Please continue the blog entry about fall, shown below, picking up right after its final sentence.

* [Exercise passage]
○ ○ ○ ○
Tuesday, November 29, 2016

Great Falls










Wednesday, November 23, 2016

Fall, Part Six

It's been a fall like none I have ever experienced. I don't remember feeling as happy and full of optimism and as sad and disappointed as I have this fall.

It's the day before Thanksgiving. The office is quiet, but someone needs to keep the light on. That someone is me. The kids are at home, and Nanny has arrived for the holiday. A Southwest flight from a palm-lined runway in Ft. Lauderdale disgorged her out onto Terminal A and 15 waiting wheelchairs lined up to take silver-haired relatives to baggage carousels and taxi cabs. Elise texts me often to tell me that she has a headache. I am hopeful, however, that I will get to leave soon. Leaving the office early will still mean going home in the dark, unfortunately, the wind and the cold.

It's been a long, stressful couple of weeks. Through the golden light glowing in halos around the auburn crowns of tress with falling leaves, the kids play seemingly oblivious to everything that's going on around them. I am happy for that. Maybe they see all, and I am just focusing on the wrong things. Again, a matter of perspective.
○ ○ ○ ○
[Records from a collection]
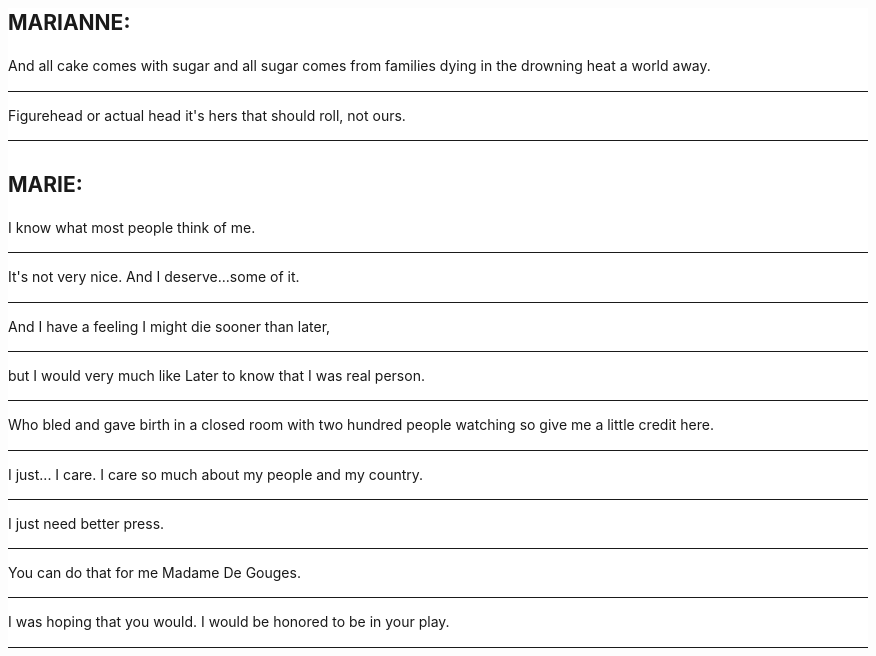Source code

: 
## MARIANNE: 
And all cake comes with sugar 
and all sugar comes from families 
dying in the drowning heat a world away. 

---


Figurehead or actual head it's hers 
that should roll, not ours. 

---

## MARIE: 
I know what most people think of me. 

---


It's not very nice. And I deserve...some of it. 

---


And I have a feeling I might die sooner than later, 

---


but I would very much like Later 
to know that I was real person. 

---


Who bled and gave birth in a closed room 
with two hundred people watching 
so give me a little credit here. 

---


I just... I care. 
I care so much about my people and my country. 

---


I just need better press. 

---


You can do that for me Madame De Gouges. 

---


I was hoping that you would. 
I would be honored to be in your play. 

---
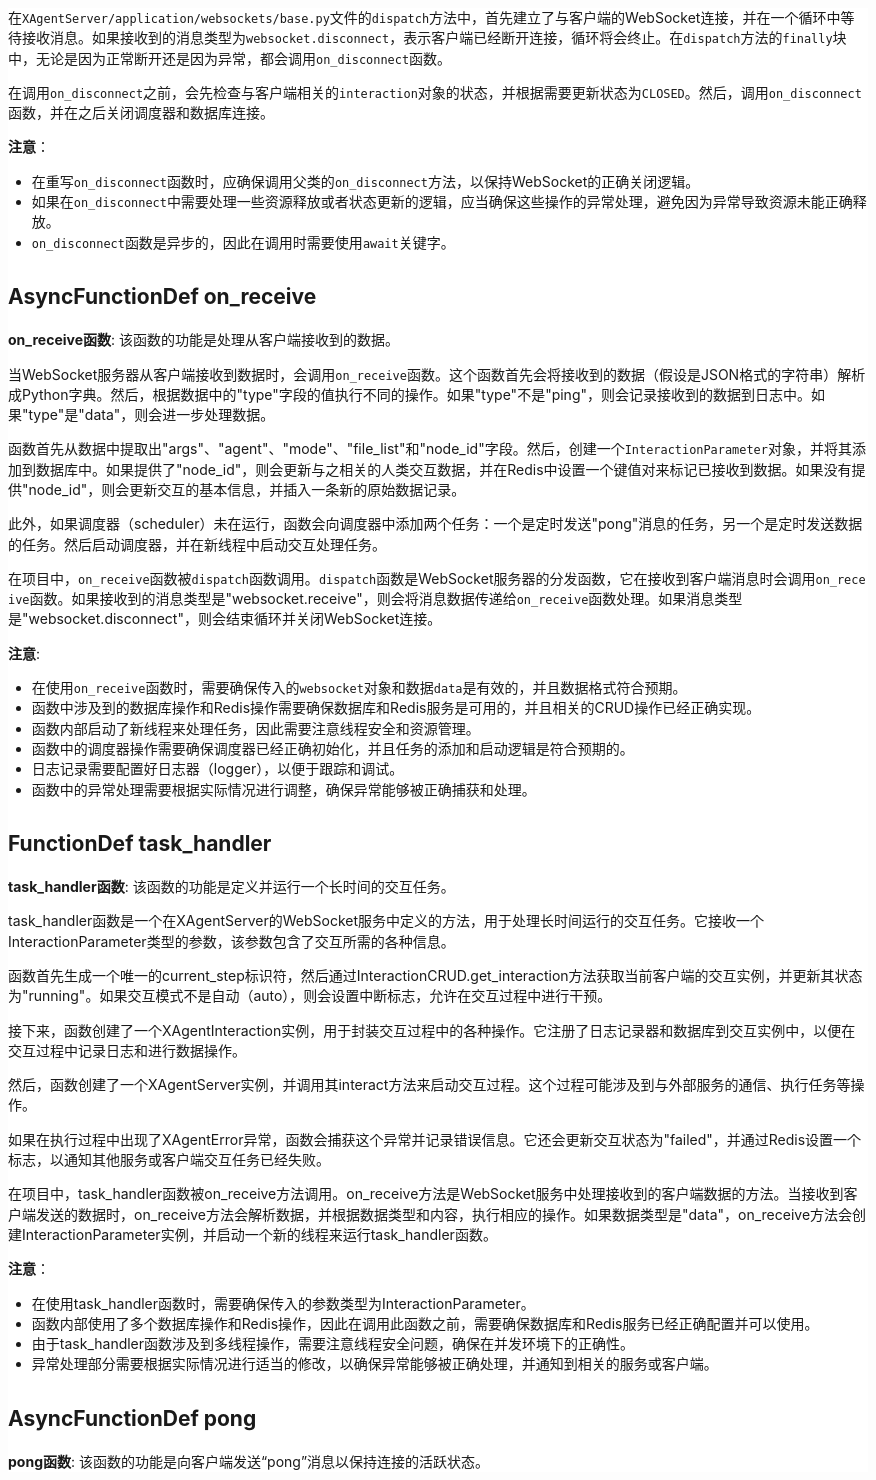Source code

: 在`XAgentServer/application/websockets/base.py`文件的`dispatch`方法中，首先建立了与客户端的WebSocket连接，并在一个循环中等待接收消息。如果接收到的消息类型为`websocket.disconnect`，表示客户端已经断开连接，循环将会终止。在`dispatch`方法的`finally`块中，无论是因为正常断开还是因为异常，都会调用`on_disconnect`函数。

在调用`on_disconnect`之前，会先检查与客户端相关的`interaction`对象的状态，并根据需要更新状态为`CLOSED`。然后，调用`on_disconnect`函数，并在之后关闭调度器和数据库连接。

**注意**：
- 在重写`on_disconnect`函数时，应确保调用父类的`on_disconnect`方法，以保持WebSocket的正确关闭逻辑。
- 如果在`on_disconnect`中需要处理一些资源释放或者状态更新的逻辑，应当确保这些操作的异常处理，避免因为异常导致资源未能正确释放。
- `on_disconnect`函数是异步的，因此在调用时需要使用`await`关键字。
## AsyncFunctionDef on_receive
**on_receive函数**: 该函数的功能是处理从客户端接收到的数据。

当WebSocket服务器从客户端接收到数据时，会调用`on_receive`函数。这个函数首先会将接收到的数据（假设是JSON格式的字符串）解析成Python字典。然后，根据数据中的"type"字段的值执行不同的操作。如果"type"不是"ping"，则会记录接收到的数据到日志中。如果"type"是"data"，则会进一步处理数据。

函数首先从数据中提取出"args"、"agent"、"mode"、"file_list"和"node_id"字段。然后，创建一个`InteractionParameter`对象，并将其添加到数据库中。如果提供了"node_id"，则会更新与之相关的人类交互数据，并在Redis中设置一个键值对来标记已接收到数据。如果没有提供"node_id"，则会更新交互的基本信息，并插入一条新的原始数据记录。

此外，如果调度器（scheduler）未在运行，函数会向调度器中添加两个任务：一个是定时发送"pong"消息的任务，另一个是定时发送数据的任务。然后启动调度器，并在新线程中启动交互处理任务。

在项目中，`on_receive`函数被`dispatch`函数调用。`dispatch`函数是WebSocket服务器的分发函数，它在接收到客户端消息时会调用`on_receive`函数。如果接收到的消息类型是"websocket.receive"，则会将消息数据传递给`on_receive`函数处理。如果消息类型是"websocket.disconnect"，则会结束循环并关闭WebSocket连接。

**注意**:
- 在使用`on_receive`函数时，需要确保传入的`websocket`对象和数据`data`是有效的，并且数据格式符合预期。
- 函数中涉及到的数据库操作和Redis操作需要确保数据库和Redis服务是可用的，并且相关的CRUD操作已经正确实现。
- 函数内部启动了新线程来处理任务，因此需要注意线程安全和资源管理。
- 函数中的调度器操作需要确保调度器已经正确初始化，并且任务的添加和启动逻辑是符合预期的。
- 日志记录需要配置好日志器（logger），以便于跟踪和调试。
- 函数中的异常处理需要根据实际情况进行调整，确保异常能够被正确捕获和处理。
## FunctionDef task_handler
**task_handler函数**: 该函数的功能是定义并运行一个长时间的交互任务。

task_handler函数是一个在XAgentServer的WebSocket服务中定义的方法，用于处理长时间运行的交互任务。它接收一个InteractionParameter类型的参数，该参数包含了交互所需的各种信息。

函数首先生成一个唯一的current_step标识符，然后通过InteractionCRUD.get_interaction方法获取当前客户端的交互实例，并更新其状态为"running"。如果交互模式不是自动（auto），则会设置中断标志，允许在交互过程中进行干预。

接下来，函数创建了一个XAgentInteraction实例，用于封装交互过程中的各种操作。它注册了日志记录器和数据库到交互实例中，以便在交互过程中记录日志和进行数据操作。

然后，函数创建了一个XAgentServer实例，并调用其interact方法来启动交互过程。这个过程可能涉及到与外部服务的通信、执行任务等操作。

如果在执行过程中出现了XAgentError异常，函数会捕获这个异常并记录错误信息。它还会更新交互状态为"failed"，并通过Redis设置一个标志，以通知其他服务或客户端交互任务已经失败。

在项目中，task_handler函数被on_receive方法调用。on_receive方法是WebSocket服务中处理接收到的客户端数据的方法。当接收到客户端发送的数据时，on_receive方法会解析数据，并根据数据类型和内容，执行相应的操作。如果数据类型是"data"，on_receive方法会创建InteractionParameter实例，并启动一个新的线程来运行task_handler函数。

**注意**：
- 在使用task_handler函数时，需要确保传入的参数类型为InteractionParameter。
- 函数内部使用了多个数据库操作和Redis操作，因此在调用此函数之前，需要确保数据库和Redis服务已经正确配置并可以使用。
- 由于task_handler函数涉及到多线程操作，需要注意线程安全问题，确保在并发环境下的正确性。
- 异常处理部分需要根据实际情况进行适当的修改，以确保异常能够被正确处理，并通知到相关的服务或客户端。
## AsyncFunctionDef pong
**pong函数**: 该函数的功能是向客户端发送“pong”消息以保持连接的活跃状态。
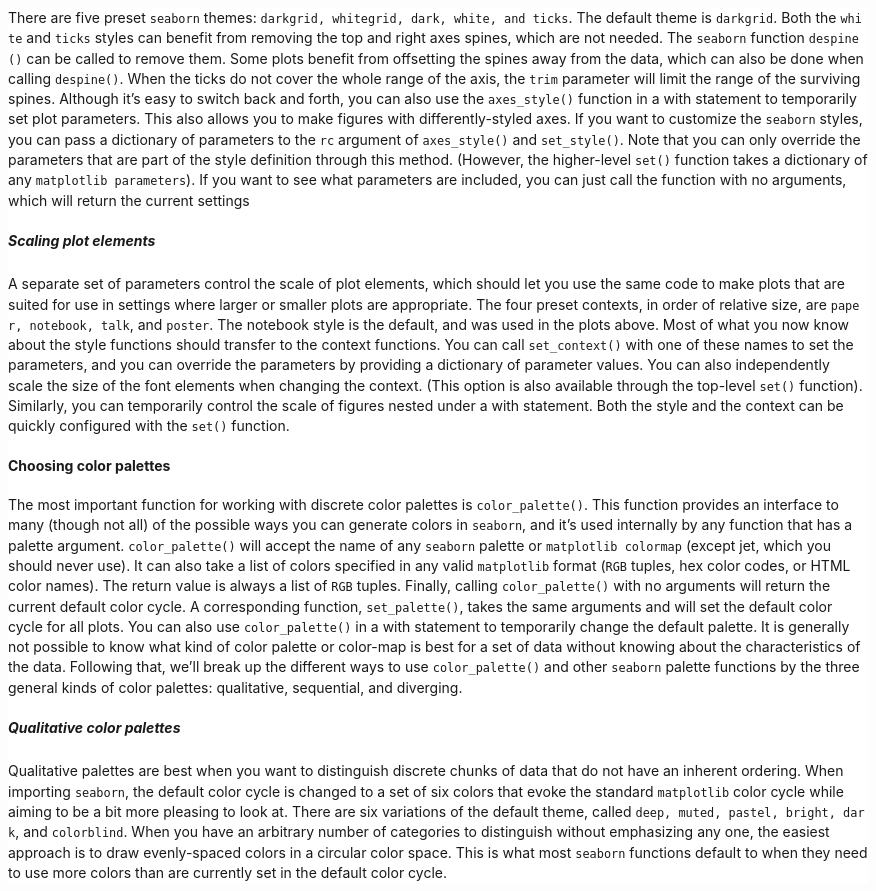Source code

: There are five preset `seaborn` themes: `darkgrid, whitegrid, dark, white, and ticks`. The default theme is `darkgrid`. Both the `white` and `ticks` styles can benefit from removing the top and right axes spines, which are not needed. The `seaborn` function `despine()` can be called to remove them. Some plots benefit from offsetting the spines away from the data, which can also be done when calling `despine()`. When the ticks do not cover the whole range of the axis, the `trim` parameter will limit the range of the surviving spines.
Although it’s easy to switch back and forth, you can also use the `axes_style()` function in a with statement to temporarily set plot parameters. This also allows you to make figures with differently-styled axes. If you want to customize the `seaborn` styles, you can pass a dictionary of parameters to the `rc` argument of `axes_style()` and `set_style()`. Note that you can only override the parameters that are part of the style definition through this method. (However, the higher-level `set()` function takes a dictionary of any `matplotlib parameters`). If you want to see what parameters are included, you can just call the function with no arguments, which will return the current settings

##### Scaling plot elements

A separate set of parameters control the scale of plot elements, which should let you use the same code to make plots that are suited for use in settings where larger or smaller plots are appropriate. The four preset contexts, in order of relative size, are `paper, notebook, talk`, and `poster`. The notebook style is the default, and was used in the plots above. Most of what you now know about the style functions should transfer to the context functions. You can call `set_context()` with one of these names to set the parameters, and you can override the parameters by providing a dictionary of parameter values. You can also independently scale the size of the font elements when changing the context. (This option is also available through the top-level `set()` function).
Similarly, you can temporarily control the scale of figures nested under a with statement. Both the style and the context can be quickly configured with the `set()` function.

#### Choosing color palettes

The most important function for working with discrete color palettes is `color_palette()`. This function provides an interface to many (though not all) of the possible ways you can generate colors in `seaborn`, and it’s used internally by any function that has a palette argument. `color_palette()` will accept the name of any `seaborn` palette or `matplotlib colormap` (except jet, which you should never use). It can also take a list of colors specified in any valid `matplotlib` format (`RGB` tuples, hex color codes, or HTML color names). The return value is always a list of `RGB` tuples. Finally, calling `color_palette()` with no arguments will return the current default color cycle. A corresponding function, `set_palette()`, takes the same arguments and will set the default color cycle for all plots. You can also use `color_palette()` in a with statement to temporarily change the default palette. It is generally not possible to know what kind of color palette or color-map is best for a set of data without knowing about the characteristics of the data. Following that, we’ll break up the different ways to use `color_palette()` and other `seaborn` palette functions by the three general kinds of color palettes: qualitative, sequential, and diverging.

##### Qualitative color palettes

Qualitative palettes are best when you want to distinguish discrete chunks of data that do not have an inherent ordering. When importing `seaborn`, the default color cycle is changed to a set of six colors that evoke the standard `matplotlib` color cycle while aiming to be a bit more pleasing to look at. There are six variations of the default theme, called `deep, muted, pastel, bright, dark`, and `colorblind`. When you have an arbitrary number of categories to distinguish without emphasizing any one, the easiest approach is to draw evenly-spaced colors in a circular color space. This is what most `seaborn` functions default to when they need to use more colors than are currently set in the default color cycle.
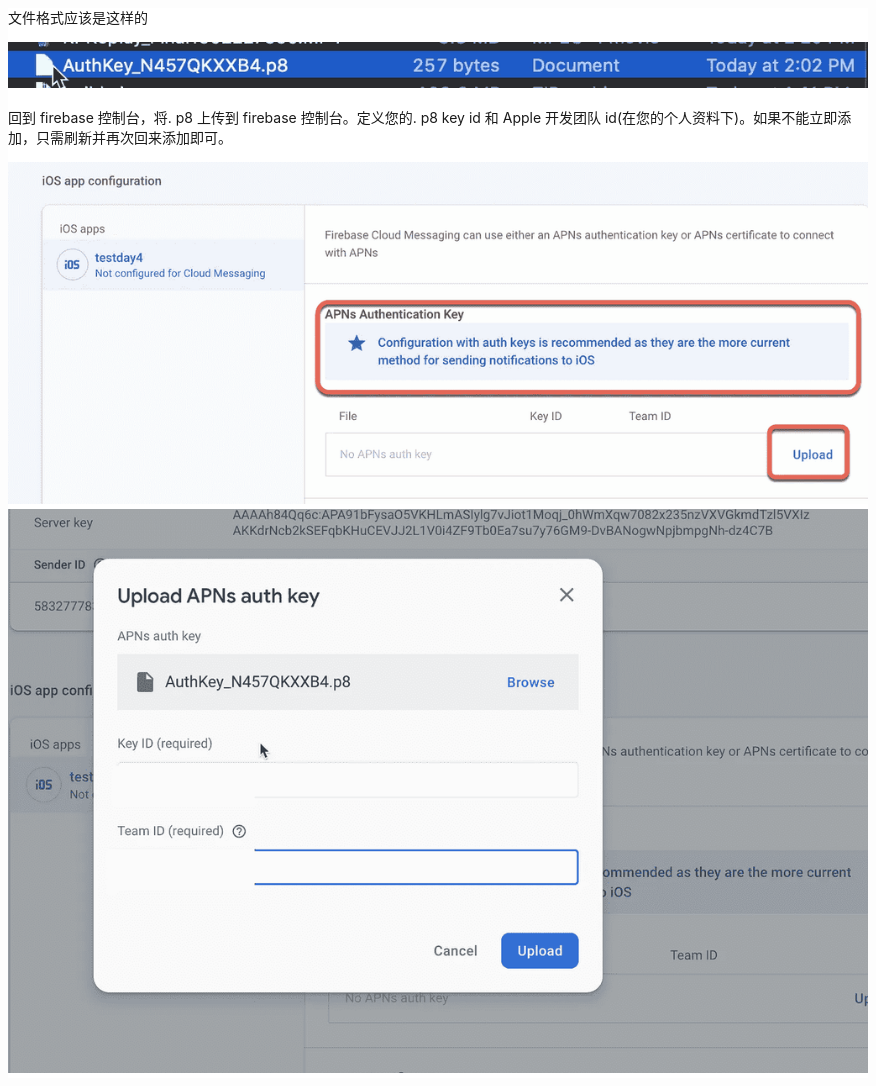 文件格式应该是这样的

![](img/8d0aa42bf202334ae7d6ab6f4ce7233e.png)

回到 firebase 控制台，将. p8 上传到 firebase 控制台。定义您的. p8 key id 和 Apple 开发团队 id(在您的个人资料下)。如果不能立即添加，只需刷新并再次回来添加即可。

![](img/a6c5e40faa028ac589b84cba119f77d5.png)![](img/03c8f8b93e61e8e596a6fb1916a7ab0b.png)
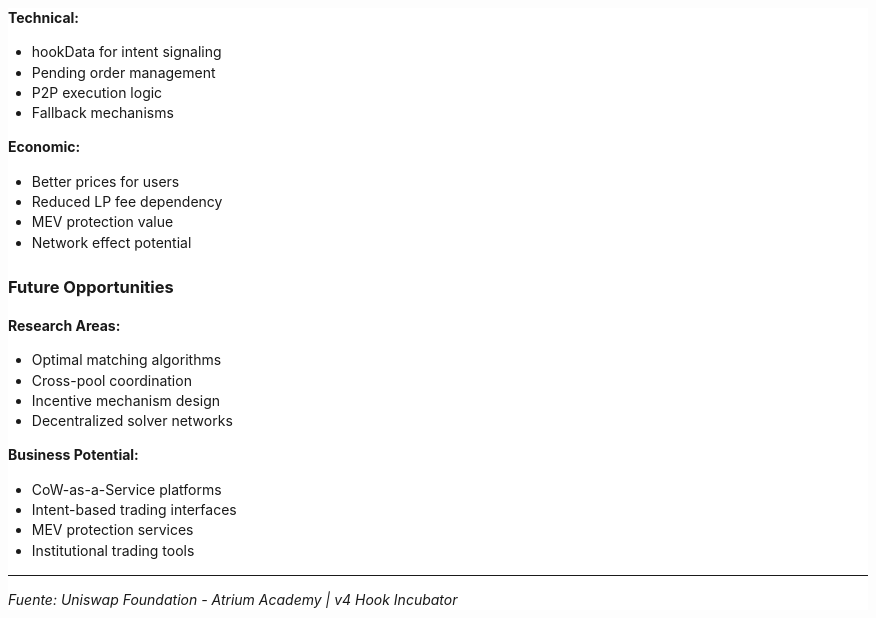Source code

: **Technical:**
- hookData for intent signaling
- Pending order management
- P2P execution logic
- Fallback mechanisms

**Economic:**
- Better prices for users
- Reduced LP fee dependency
- MEV protection value
- Network effect potential

### Future Opportunities

**Research Areas:**
- Optimal matching algorithms
- Cross-pool coordination
- Incentive mechanism design
- Decentralized solver networks

**Business Potential:**
- CoW-as-a-Service platforms
- Intent-based trading interfaces
- MEV protection services
- Institutional trading tools

---

*Fuente: Uniswap Foundation - Atrium Academy | v4 Hook Incubator*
○ ○ ○ ○
* [Reply to the task]
In as short a span of time as a few days, I sat on the sidelines of Sam's game in the Arlington fall tournament. It was the first game Sunday morning. The temperatures had plummeted the day before in a powerful, awe-inspiring display of the raw power of nature. The skies -- clear that morning -- had become mottled over the course of the afternoon until bloated by blotchy black clouds, releasing a bitingly cold wind that -- in the span of two minutes -- vanquished every leaf left in the trees of Virginia. The kids on the field couldn't concentrate on soccer, and every player on each of the four fields turned their heads and palms heavenward and whirled in the swirl of leaves.

Pete, Clem, Elise, and I were wrapped in a blanket on the sidelines, attempting in vain to ward off the wind. After staying a tie game for most of the morning, one of Sam's teammates scored on a breakaway and I pumped my fist into the air and whooped in excitement...his team gave high-fives.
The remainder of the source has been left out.